_Problem to solve:_
The data below should be restated word for word, with every picture omitted.

_Entries supplied:_

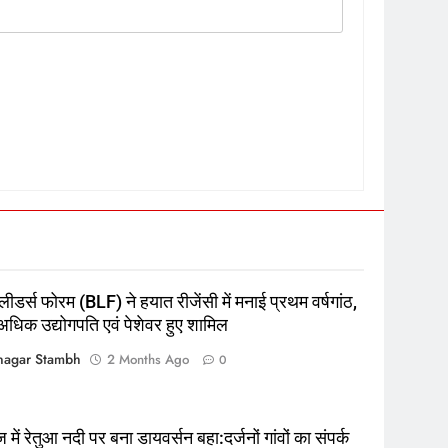
5
रूट 4 साल बाद इंग्लैंड की कप्तानी
करेंगे:नाइटक्लब केस के चलते स्टोक्स-
एटकिंसन दूसरे टेस्ट से बाहर; आर्चर की
क्रिकेट
‎स्पोर्ट्स
वापसी
6
अररिया में ‘जीरो ऑफिस डे’ अभियान
शुरू:उप विकास आयुक्त ने ग्रामीणों से
ीडर्स फोरम (BLF) ने हयात रीजेंसी में मनाई प्रथम वर्षगांठ,
जॉब कार्ड बनाने की अपील, कल भी
पूर्व
राज्य
धिक उद्योगपति एवं पेशेवर हुए शामिल
आयोजन
7
agar Stambh
2 Months Ago
0
किशनगंज में रेतुआ नदी पर बना
डायवर्सन बहा:दर्जनों गांवों का संपर्क
टूटा, 12 KM लंबी दूरी तय कर रहे लोग
पूर्व
राज्य
में रेतुआ नदी पर बना डायवर्सन बहा:दर्जनों गांवों का संपर्क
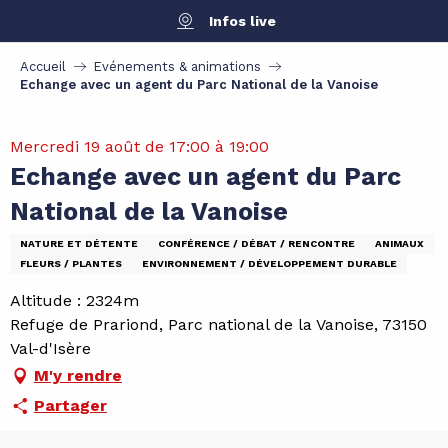
Aller
Infos live
au
contenu
Accueil
Evénements & animations
principal
Echange avec un agent du Parc National de la Vanoise
Mercredi 19 août de 17:00 à 19:00
Echange avec un agent du Parc
National de la Vanoise
NATURE ET DÉTENTE
CONFÉRENCE / DÉBAT / RENCONTRE
ANIMAUX
FLEURS / PLANTES
ENVIRONNEMENT / DÉVELOPPEMENT DURABLE
Altitude : 2324m
Refuge de Prariond, Parc national de la Vanoise, 73150
Val-d'Isère
M'y rendre
Partager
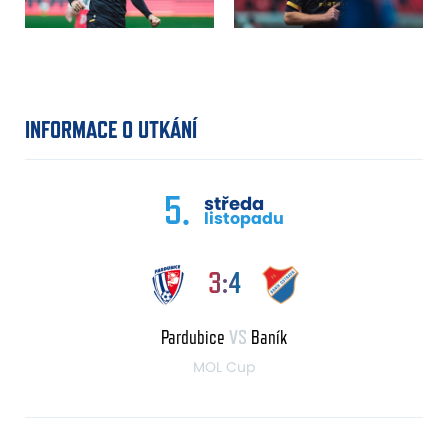
INFORMACE O UTKÁNÍ
5.
středa
listopadu
3:4
Pardubice
VS
Baník
MOL Cup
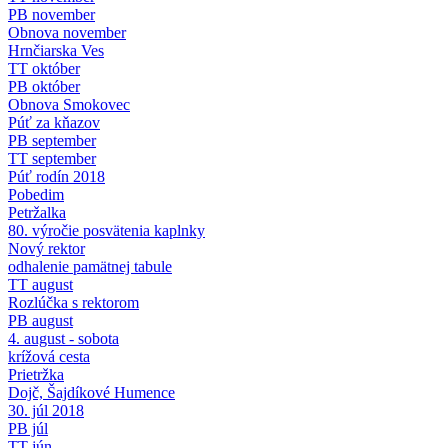
PB november
Obnova november
Hrnčiarska Ves
TT október
PB október
Obnova Smokovec
Púť za kňazov
PB september
TT september
Púť rodín 2018
Pobedim
Petržalka
80. výročie posvätenia kaplnky
Nový rektor
odhalenie pamätnej tabule
TT august
Rozlúčka s rektorom
PB august
4. august - sobota
krížová cesta
Prietržka
Dojč, Šajdíkové Humence
30. júl 2018
PB júl
TT jún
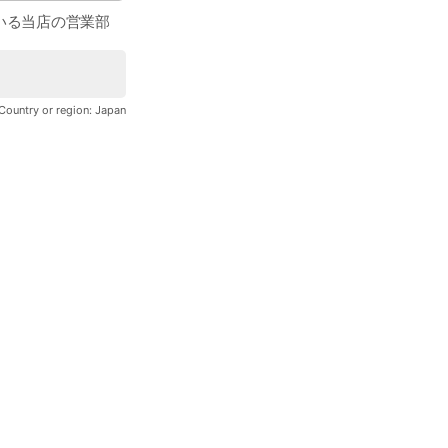
いる当店の営業部
と思います。私の目
Country or region:
Japan
See more
しみずハート社会保険労務士事務所
283 friends
Sawa a la mode 楽天市場店
1,461 friends
大宮のジュエリー店ドールオガワ 楽天
170 friends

_Expected output:_
5
रूट 4 साल बाद इंग्लैंड की कप्तानी
करेंगे:नाइटक्लब केस के चलते स्टोक्स-
एटकिंसन दूसरे टेस्ट से बाहर; आर्चर की
क्रिकेट
‎स्पोर्ट्स
वापसी
6
अररिया में ‘जीरो ऑफिस डे’ अभियान
शुरू:उप विकास आयुक्त ने ग्रामीणों से
ीडर्स फोरम (BLF) ने हयात रीजेंसी में मनाई प्रथम वर्षगांठ,
जॉब कार्ड बनाने की अपील, कल भी
पूर्व
राज्य
धिक उद्योगपति एवं पेशेवर हुए शामिल
आयोजन
7
agar Stambh
2 Months Ago
0
किशनगंज में रेतुआ नदी पर बना
डायवर्सन बहा:दर्जनों गांवों का संपर्क
टूटा, 12 KM लंबी दूरी तय कर रहे लोग
पूर्व
राज्य
में रेतुआ नदी पर बना डायवर्सन बहा:दर्जनों गांवों का संपर्क
Aller
Infos live
au
contenu
Accueil
Evénements & animations
principal
Echange avec un agent du Parc National de la Vanoise
Mercredi 19 août de 17:00 à 19:00
Echange avec un agent du Parc
National de la Vanoise
NATURE ET DÉTENTE
CONFÉRENCE / DÉBAT / RENCONTRE
ANIMAUX
FLEURS / PLANTES
ENVIRONNEMENT / DÉVELOPPEMENT DURABLE
Altitude : 2324m
Refuge de Prariond, Parc national de la Vanoise, 73150
Val-d'Isère
M'y rendre
Partager
INFORMACE O UTKÁNÍ
5.
středa
listopadu
3:4
Pardubice
VS
Baník
MOL Cup
PB november
Obnova november
Hrnčiarska Ves
TT október
PB október
Obnova Smokovec
Púť za kňazov
PB september
TT september
Púť rodín 2018
Pobedim
Petržalka
80. výročie posvätenia kaplnky
Nový rektor
odhalenie pamätnej tabule
TT august
Rozlúčka s rektorom
PB august
4. august - sobota
krížová cesta
Prietržka
Dojč, Šajdíkové Humence
30. júl 2018
PB júl
TT jún
いる当店の営業部
と思います。私の目
Country or region:
Japan
See more
しみずハート社会保険労務士事務所
283 friends
Sawa a la mode 楽天市場店
1,461 friends
大宮のジュエリー店ドールオガワ 楽天
170 friends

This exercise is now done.